Third, different statistics answer different questions. Gladson and Strauss use convergence regressions to see whether the earnings tax rate matters. When they find no significant correlation, they conclude that there is no relationship between the earnings tax rate and a city’s economic growth. They base their analysis on the result that there is no significant correlation between the earnings tax and the growth rate of income in the metropolitan area.
This result suggests that per-capita income growth in metropolitan areas across the country tend to converge. So, the earnings tax in Philadelphia, for example, has not harmed the growth rate of Philadelphia and all its suburban areas. Metropolitan areas are not harmed by a city earnings tax rate, but any careful person would recognize that this is a different question than the one asked in my paper. It is not terribly surprising to me that the St. Louis earnings tax has not harmed the growth rate of Chesterfield or Saint Charles.
To reiterate, my evidence suggests that people respond to higher earnings tax rates, avoiding the earnings tax by shifting from the city to the suburb. Their result does not contradict mine; rather, it answers a different question. The undisputed evidence is that a city economy is systematically weaker relative to its suburbs when that city’s earnings tax rate increases.
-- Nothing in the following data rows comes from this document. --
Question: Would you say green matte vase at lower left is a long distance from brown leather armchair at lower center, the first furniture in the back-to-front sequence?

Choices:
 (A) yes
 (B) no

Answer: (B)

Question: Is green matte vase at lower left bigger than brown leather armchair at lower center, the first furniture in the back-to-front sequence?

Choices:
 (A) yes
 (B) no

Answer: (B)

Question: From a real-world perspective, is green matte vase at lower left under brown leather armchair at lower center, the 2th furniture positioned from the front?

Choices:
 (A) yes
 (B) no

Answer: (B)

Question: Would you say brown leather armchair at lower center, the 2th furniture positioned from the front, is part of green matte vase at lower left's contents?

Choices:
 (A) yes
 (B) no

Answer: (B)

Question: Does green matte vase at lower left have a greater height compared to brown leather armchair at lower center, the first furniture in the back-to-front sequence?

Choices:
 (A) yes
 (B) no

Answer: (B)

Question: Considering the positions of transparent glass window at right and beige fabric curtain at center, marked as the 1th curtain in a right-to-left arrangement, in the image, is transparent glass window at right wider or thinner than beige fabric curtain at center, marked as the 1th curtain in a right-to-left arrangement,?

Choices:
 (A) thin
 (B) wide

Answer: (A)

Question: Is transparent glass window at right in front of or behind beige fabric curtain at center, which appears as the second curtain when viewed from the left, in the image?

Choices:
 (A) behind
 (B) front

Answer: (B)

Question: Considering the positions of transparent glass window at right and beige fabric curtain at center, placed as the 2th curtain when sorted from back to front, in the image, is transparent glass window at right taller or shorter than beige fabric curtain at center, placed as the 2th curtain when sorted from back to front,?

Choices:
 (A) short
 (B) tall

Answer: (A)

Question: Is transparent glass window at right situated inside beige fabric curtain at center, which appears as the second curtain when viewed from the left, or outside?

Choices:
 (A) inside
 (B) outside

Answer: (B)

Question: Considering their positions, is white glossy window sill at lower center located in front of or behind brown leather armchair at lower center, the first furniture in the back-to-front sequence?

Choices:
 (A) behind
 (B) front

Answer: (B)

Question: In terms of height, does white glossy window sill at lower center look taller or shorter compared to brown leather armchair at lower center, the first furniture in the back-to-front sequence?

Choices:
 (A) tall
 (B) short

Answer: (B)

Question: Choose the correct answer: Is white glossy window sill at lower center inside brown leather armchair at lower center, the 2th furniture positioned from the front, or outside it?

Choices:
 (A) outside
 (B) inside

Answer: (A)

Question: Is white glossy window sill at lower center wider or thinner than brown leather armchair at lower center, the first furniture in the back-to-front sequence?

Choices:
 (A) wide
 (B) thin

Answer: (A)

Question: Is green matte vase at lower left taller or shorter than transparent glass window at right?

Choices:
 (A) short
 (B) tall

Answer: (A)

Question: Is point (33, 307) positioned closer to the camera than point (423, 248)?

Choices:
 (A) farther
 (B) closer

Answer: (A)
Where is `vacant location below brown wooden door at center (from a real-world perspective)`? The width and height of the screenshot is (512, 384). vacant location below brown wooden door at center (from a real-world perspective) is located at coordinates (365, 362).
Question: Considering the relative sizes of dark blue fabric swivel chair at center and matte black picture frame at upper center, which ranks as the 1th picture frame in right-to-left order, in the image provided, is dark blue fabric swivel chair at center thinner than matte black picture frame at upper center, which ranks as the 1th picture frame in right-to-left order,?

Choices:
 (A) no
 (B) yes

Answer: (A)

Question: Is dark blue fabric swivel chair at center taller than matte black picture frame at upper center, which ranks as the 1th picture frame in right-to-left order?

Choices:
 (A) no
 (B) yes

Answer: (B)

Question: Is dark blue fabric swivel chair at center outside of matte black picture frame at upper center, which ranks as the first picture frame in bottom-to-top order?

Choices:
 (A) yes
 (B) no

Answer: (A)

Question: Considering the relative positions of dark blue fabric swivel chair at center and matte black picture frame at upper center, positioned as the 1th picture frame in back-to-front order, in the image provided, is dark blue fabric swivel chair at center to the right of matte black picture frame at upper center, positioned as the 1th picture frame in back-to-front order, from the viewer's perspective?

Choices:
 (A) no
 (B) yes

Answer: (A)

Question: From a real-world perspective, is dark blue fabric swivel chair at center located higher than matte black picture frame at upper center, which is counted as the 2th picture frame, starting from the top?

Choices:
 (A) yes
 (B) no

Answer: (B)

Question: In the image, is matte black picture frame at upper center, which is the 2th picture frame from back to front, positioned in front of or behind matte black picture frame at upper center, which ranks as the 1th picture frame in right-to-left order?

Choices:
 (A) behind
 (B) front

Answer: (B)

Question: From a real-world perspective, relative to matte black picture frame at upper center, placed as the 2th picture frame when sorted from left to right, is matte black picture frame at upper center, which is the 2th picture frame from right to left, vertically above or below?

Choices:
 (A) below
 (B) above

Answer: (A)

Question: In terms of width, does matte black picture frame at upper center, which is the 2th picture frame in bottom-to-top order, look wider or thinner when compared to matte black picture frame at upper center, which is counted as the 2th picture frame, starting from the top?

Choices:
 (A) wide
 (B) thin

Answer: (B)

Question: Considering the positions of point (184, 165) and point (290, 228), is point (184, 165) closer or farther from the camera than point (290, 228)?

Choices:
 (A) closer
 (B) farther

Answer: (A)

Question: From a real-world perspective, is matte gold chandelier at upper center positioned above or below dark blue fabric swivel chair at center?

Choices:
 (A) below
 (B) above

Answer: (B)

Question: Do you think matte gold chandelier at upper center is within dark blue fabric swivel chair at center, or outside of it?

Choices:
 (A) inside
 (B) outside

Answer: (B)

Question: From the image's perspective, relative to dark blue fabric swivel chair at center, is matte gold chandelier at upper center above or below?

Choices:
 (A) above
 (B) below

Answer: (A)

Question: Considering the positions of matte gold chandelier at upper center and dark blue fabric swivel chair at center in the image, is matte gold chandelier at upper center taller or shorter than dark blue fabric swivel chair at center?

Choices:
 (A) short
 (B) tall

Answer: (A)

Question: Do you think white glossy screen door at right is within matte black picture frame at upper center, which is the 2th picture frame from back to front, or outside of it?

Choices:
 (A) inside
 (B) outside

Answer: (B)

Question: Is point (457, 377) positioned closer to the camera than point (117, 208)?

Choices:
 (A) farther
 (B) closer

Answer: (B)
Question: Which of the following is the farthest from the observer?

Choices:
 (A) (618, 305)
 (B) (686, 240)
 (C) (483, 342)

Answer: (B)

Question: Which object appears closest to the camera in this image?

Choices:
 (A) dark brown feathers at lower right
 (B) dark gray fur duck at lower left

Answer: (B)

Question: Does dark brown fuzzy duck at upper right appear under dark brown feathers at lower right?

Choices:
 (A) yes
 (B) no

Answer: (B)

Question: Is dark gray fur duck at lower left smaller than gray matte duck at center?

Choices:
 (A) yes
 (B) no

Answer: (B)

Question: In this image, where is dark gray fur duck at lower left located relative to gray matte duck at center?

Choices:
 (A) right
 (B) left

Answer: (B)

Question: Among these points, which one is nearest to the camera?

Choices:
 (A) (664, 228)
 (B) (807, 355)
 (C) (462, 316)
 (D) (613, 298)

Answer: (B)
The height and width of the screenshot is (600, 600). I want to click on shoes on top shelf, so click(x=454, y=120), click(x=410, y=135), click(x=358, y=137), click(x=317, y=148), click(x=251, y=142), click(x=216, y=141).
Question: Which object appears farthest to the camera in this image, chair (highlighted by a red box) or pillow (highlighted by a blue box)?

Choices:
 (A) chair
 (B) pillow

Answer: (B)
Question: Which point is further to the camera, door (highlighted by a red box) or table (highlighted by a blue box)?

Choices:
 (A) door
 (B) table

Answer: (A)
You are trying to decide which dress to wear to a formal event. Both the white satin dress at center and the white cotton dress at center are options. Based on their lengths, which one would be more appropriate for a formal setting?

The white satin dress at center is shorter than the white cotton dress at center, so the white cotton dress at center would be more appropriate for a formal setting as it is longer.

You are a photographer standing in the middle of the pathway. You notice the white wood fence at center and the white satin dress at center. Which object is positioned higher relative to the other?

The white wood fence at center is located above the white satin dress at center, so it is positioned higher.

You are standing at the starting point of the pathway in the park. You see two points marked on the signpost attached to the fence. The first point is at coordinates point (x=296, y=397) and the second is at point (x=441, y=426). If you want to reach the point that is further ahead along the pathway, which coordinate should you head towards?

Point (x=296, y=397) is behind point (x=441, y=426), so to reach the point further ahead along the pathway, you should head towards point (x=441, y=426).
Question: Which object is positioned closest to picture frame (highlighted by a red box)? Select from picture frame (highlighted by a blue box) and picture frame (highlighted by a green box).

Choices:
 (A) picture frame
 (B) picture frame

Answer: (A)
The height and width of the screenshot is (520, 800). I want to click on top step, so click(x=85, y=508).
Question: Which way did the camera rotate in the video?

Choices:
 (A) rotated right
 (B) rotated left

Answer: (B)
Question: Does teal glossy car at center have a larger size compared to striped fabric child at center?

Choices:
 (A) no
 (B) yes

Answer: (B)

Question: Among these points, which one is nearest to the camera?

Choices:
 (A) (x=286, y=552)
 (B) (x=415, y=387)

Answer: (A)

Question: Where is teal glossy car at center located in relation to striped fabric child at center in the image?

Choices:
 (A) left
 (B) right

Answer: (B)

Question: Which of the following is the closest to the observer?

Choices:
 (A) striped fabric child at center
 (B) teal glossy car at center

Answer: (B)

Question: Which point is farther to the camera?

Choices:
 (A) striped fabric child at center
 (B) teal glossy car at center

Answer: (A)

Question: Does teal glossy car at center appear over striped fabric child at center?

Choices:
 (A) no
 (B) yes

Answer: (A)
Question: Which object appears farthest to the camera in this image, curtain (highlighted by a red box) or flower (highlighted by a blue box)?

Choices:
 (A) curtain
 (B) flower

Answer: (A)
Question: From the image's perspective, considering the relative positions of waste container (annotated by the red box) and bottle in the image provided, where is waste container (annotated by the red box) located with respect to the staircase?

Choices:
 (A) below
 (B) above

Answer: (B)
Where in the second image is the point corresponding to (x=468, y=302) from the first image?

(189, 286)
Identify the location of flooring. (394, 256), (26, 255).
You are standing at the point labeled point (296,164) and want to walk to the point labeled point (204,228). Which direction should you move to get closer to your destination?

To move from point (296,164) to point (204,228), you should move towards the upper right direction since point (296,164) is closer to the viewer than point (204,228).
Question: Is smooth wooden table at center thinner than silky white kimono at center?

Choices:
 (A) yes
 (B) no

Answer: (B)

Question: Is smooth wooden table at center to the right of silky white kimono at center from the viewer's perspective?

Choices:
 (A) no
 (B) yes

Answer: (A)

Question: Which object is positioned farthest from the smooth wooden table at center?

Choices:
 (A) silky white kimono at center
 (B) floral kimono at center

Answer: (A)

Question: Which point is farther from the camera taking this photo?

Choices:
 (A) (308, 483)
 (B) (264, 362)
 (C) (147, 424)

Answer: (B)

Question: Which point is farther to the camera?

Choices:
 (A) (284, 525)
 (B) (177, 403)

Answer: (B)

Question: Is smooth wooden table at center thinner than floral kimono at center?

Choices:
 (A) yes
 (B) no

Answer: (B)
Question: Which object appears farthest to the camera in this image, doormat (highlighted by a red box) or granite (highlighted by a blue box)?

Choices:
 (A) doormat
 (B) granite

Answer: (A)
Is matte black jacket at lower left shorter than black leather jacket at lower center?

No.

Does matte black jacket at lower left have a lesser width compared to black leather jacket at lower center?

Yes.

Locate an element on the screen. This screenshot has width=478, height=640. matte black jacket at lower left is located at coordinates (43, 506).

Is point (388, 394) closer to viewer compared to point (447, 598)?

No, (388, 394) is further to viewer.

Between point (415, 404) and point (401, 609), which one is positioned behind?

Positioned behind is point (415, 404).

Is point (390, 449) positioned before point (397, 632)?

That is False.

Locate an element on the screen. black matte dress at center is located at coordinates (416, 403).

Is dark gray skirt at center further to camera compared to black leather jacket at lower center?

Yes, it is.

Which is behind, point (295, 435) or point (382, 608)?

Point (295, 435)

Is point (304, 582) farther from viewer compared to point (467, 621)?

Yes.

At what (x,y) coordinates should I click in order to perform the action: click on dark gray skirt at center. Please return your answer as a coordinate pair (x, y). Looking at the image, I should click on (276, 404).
Based on this evidence, and on economic theory, my hypothesis is that Saint Louis city’s policy mix has resulted in a stronger economy in Saint Louis County. If that is the objective for St. Louis city government, then well done. Otherwise, the open question is: Are there other tax structures that will raise the same revenue and have smaller deleterious effects on the city economy?
Joseph Haslag is executive vice president of the Show-Me Institute, a Missouri-based think tank, and a professor in economics at the University of Missouri–Columbia.